A strength of this study is the in-depth exploration of health literacy issues using qualitative data on the experiences of community-recruited women with PCOS on lifestyle and weight management. The current study has several limitations. First, the sample size is small, however, thematic saturation was achieved in this sample and the themes were agreed by at least two reviewers, supporting internal validity. Second, the interviews were conducted in English without the presence of interpreters. This precluded the experiences of those who do not speak English.
5 CONCLUSION
Women with PCOS experience facilitators and barriers in functional and interactive health literacy in lifestyle and weight management. There appears to be a lack of information on critical health literacy, which may be related to inadequate opportunity to develop these skills.

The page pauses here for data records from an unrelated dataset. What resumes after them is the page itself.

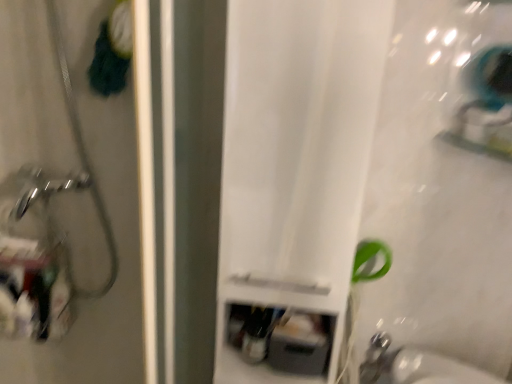
Question: Does brushed metal showerhead at left come in front of satin nickel faucet at lower right?

Choices:
 (A) yes
 (B) no

Answer: (A)

Question: Can you confirm if brushed metal showerhead at left is wider than satin nickel faucet at lower right?

Choices:
 (A) yes
 (B) no

Answer: (A)

Question: Considering the relative sizes of brushed metal showerhead at left and satin nickel faucet at lower right in the image provided, is brushed metal showerhead at left shorter than satin nickel faucet at lower right?

Choices:
 (A) yes
 (B) no

Answer: (B)

Question: Is brushed metal showerhead at left bigger than satin nickel faucet at lower right?

Choices:
 (A) no
 (B) yes

Answer: (B)

Question: From the image's perspective, is brushed metal showerhead at left below satin nickel faucet at lower right?

Choices:
 (A) no
 (B) yes

Answer: (A)

Question: Looking at the image, does white matte curtain at center seem bigger or smaller compared to satin nickel faucet at lower right?

Choices:
 (A) small
 (B) big

Answer: (B)

Question: Visually, is white matte curtain at center positioned to the left or to the right of satin nickel faucet at lower right?

Choices:
 (A) left
 (B) right

Answer: (A)

Question: Looking at their shapes, would you say white matte curtain at center is wider or thinner than satin nickel faucet at lower right?

Choices:
 (A) thin
 (B) wide

Answer: (B)

Question: From a real-world perspective, is white matte curtain at center above or below satin nickel faucet at lower right?

Choices:
 (A) below
 (B) above

Answer: (B)

Question: From the image's perspective, is white matte curtain at center above or below brushed metal showerhead at left?

Choices:
 (A) above
 (B) below

Answer: (B)

Question: Looking at their shapes, would you say white matte curtain at center is wider or thinner than brushed metal showerhead at left?

Choices:
 (A) thin
 (B) wide

Answer: (B)

Question: Does point (229, 125) appear closer or farther from the camera than point (7, 357)?

Choices:
 (A) farther
 (B) closer

Answer: (B)

Question: Based on their positions, is white matte curtain at center located to the left or right of brushed metal showerhead at left?

Choices:
 (A) right
 (B) left

Answer: (A)

Question: Considering the positions of satin nickel faucet at lower right and brushed metal showerhead at left in the image, is satin nickel faucet at lower right taller or shorter than brushed metal showerhead at left?

Choices:
 (A) short
 (B) tall

Answer: (A)

Question: Relative to brushed metal showerhead at left, is satin nickel faucet at lower right in front or behind?

Choices:
 (A) behind
 (B) front

Answer: (A)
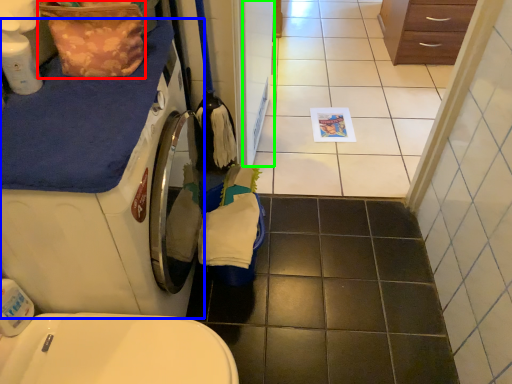
Question: Which is nearer to the material (highlighted by a red box)? washing machine (highlighted by a blue box) or screen door (highlighted by a green box).

Choices:
 (A) washing machine
 (B) screen door

Answer: (A)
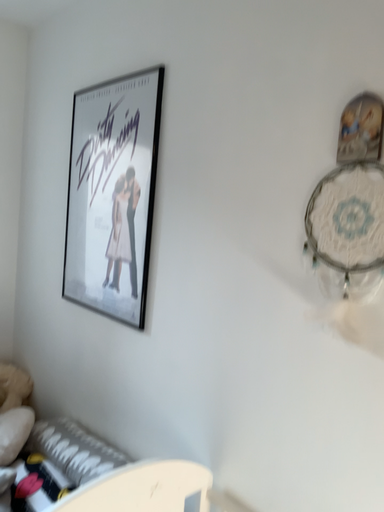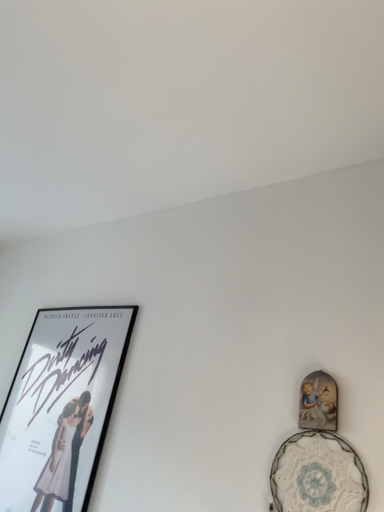
Question: How did the camera likely rotate when shooting the video?

Choices:
 (A) rotated right
 (B) rotated left

Answer: (A)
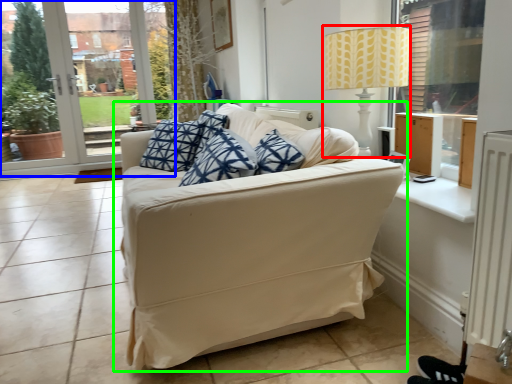
Question: Which object is positioned closest to table lamp (highlighted by a red box)? Select from window frame (highlighted by a blue box) and studio couch (highlighted by a green box).

Choices:
 (A) window frame
 (B) studio couch

Answer: (B)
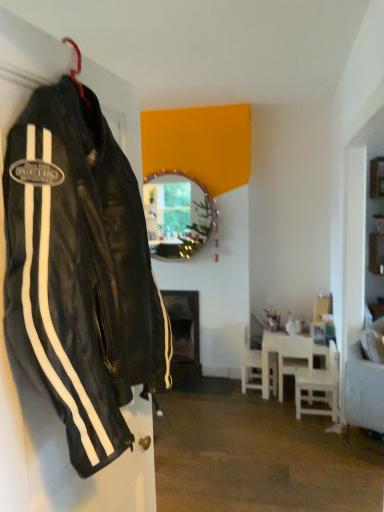
Locate an element on the screen. The width and height of the screenshot is (384, 512). unoccupied area in front of white plastic chair at lower right, arranged as the third chair when viewed from the back is located at coordinates (309, 426).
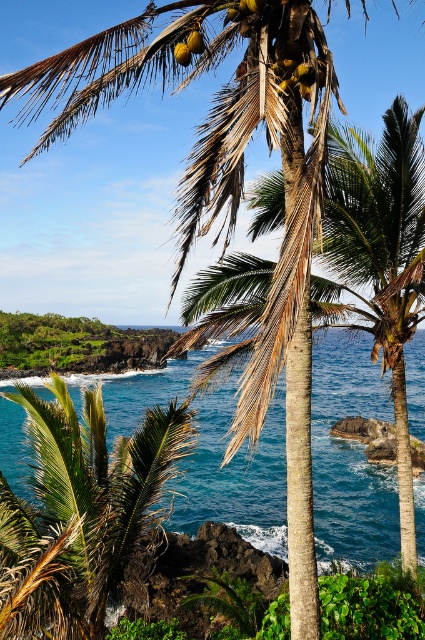
Question: Which object appears farthest from the camera in this image?

Choices:
 (A) green leafy palm tree at center
 (B) yellow matte coconut at upper center

Answer: (B)

Question: Is blue water at center wider than yellow matte coconut at upper center?

Choices:
 (A) yes
 (B) no

Answer: (A)

Question: Is green leafy palm tree at center closer to the viewer compared to yellow matte coconut at upper center?

Choices:
 (A) yes
 (B) no

Answer: (A)

Question: Which of these objects is positioned farthest from the blue water at center?

Choices:
 (A) yellow matte coconut at center
 (B) yellow matte coconut at upper center
 (C) green leafy palm tree at center
 (D) yellow coconuts at center

Answer: (B)

Question: Which of the following is the farthest from the observer?

Choices:
 (A) yellow coconuts at center
 (B) blue water at center

Answer: (B)

Question: Can you confirm if green leafy palm tree at center is thinner than yellow coconuts at center?

Choices:
 (A) yes
 (B) no

Answer: (B)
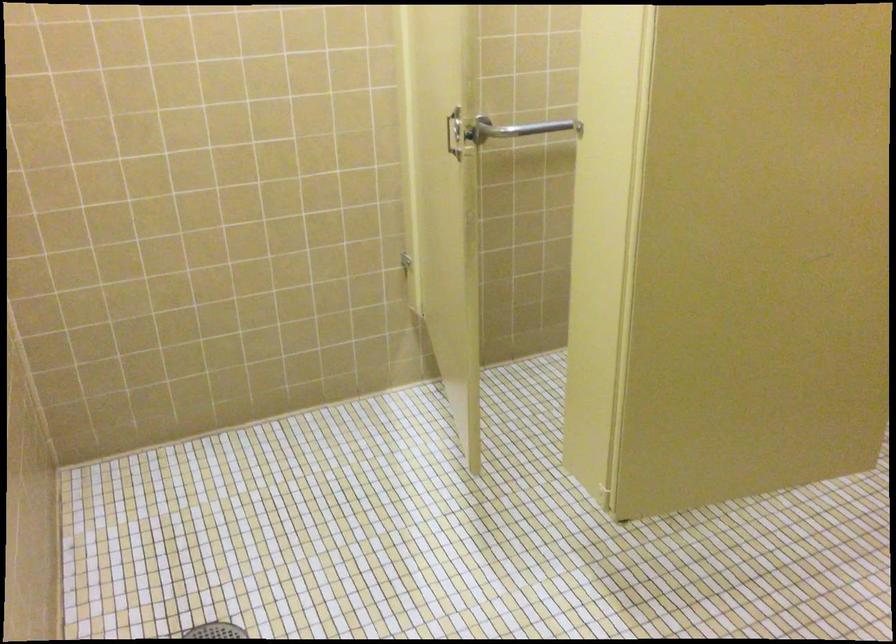
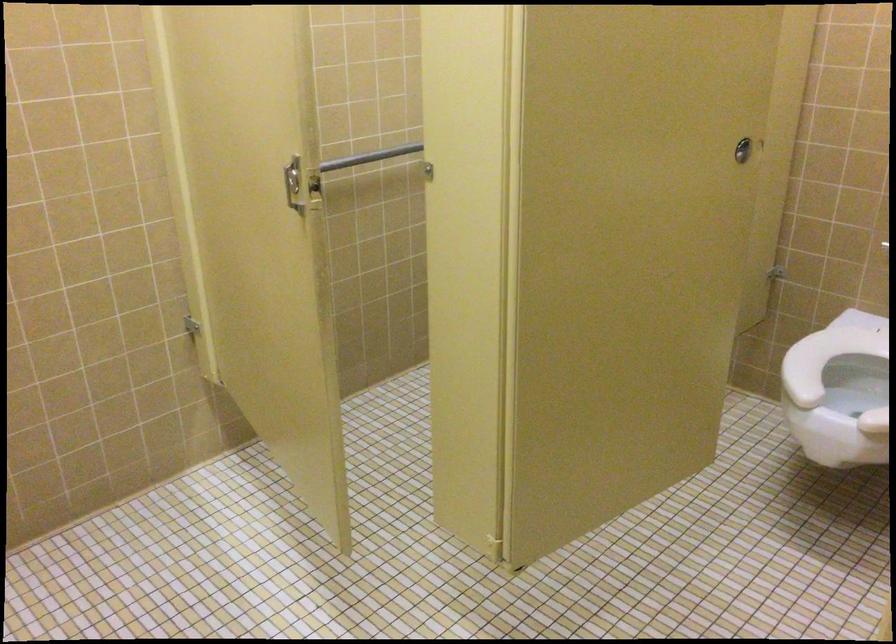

Future interventions should seek to address these gaps in health literacy by increasing weight management skills through behaviour change techniques, improving health professional-patient communication through tools such as question prompt list, enhancing peer support by increasing distributed health literacy in PCOS support groups and providing opportunities for co-design of interventions.
ACKNOWLEDGEMENTS
We gratefully acknowledge the assistance of the following: Jean Hailes for Women's Health, Polycystic Ovary Association Australia; Brandi Baylock for facilitating the focus groups and conducting the initial coding; Louise Irving for conducting the telephone interviews. Ethics approval was granted from Western Sydney University Human Research Ethics Committee (H11935/28 Nov 2016) and all participants provided written informed consent.
CONFLICT OF INTEREST
The authors declare no conflict of interest.